I'm having trouble with this problem. Could someone give me a hand?
Let S be a nonempty subset of R that is bounded above. Show that if sup S is not in S, then for every $\displaystyle \epsilon >0$, the interval $\displaystyle (sup S-\epsilon, sup S)$ contains infinitely many elements of S.

Originally Posted by jackie

I'm having trouble with this problem. Could someone give me a hand?
Let S be a nonempty subset of R that is bounded above. Show that if sup S is not in S, then for every $\displaystyle \epsilon >0$, the interval $\displaystyle (sup S-\epsilon, sup S)$ contains infinitely many elements of S.

Suppose for some $\displaystyle \epsilon >0$ that $\displaystyle (sup S-\epsilon, sup S)$ contains only finitely many points of $\displaystyle S$ (that it is non-empty should be obvious).

CB

Thanks a lot for your help, CB. I actually tried to assume the contrary as you suggested, but I got stuck. I have $\displaystyle x_1, x_2, ...., x_n$ is in $\displaystyle (supS- \epsilon, supS)$. So, $\displaystyle supS - \epsilon <x_1, x_2,...,x_n < sup S$ I think I should be able to show that this lead to sup S is in S, but I don't know how.

Originally Posted by jackie

Thanks a lot for your help, CB. I actually tried to assume the contrary as you suggested, but I got stuck.

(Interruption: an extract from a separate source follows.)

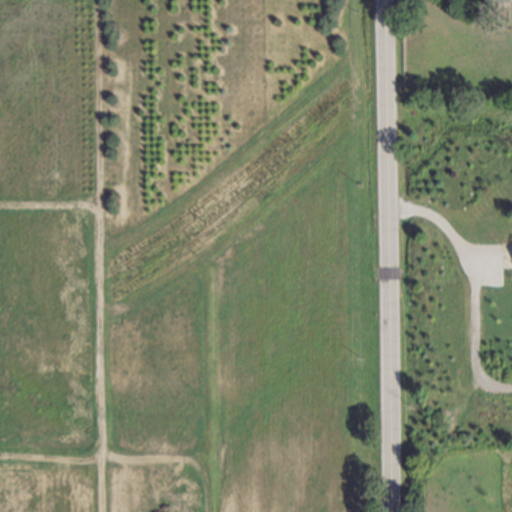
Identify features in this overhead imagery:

I have $\displaystyle x_1, x_2, ...., x_n$ is in $\displaystyle (supS- \epsilon, supS)$. So, $\displaystyle supS - \epsilon <x_1, x_2,...,x_n < sup S$ I think I should be able to show that this lead to sup S is in S, but I don't know how.

A finite subset of the reals has a largest element, which will be an upper bound for $\displaystyle S$ and less than $\displaystyle {\text{sup}}(S)$ which is a contradiction etc...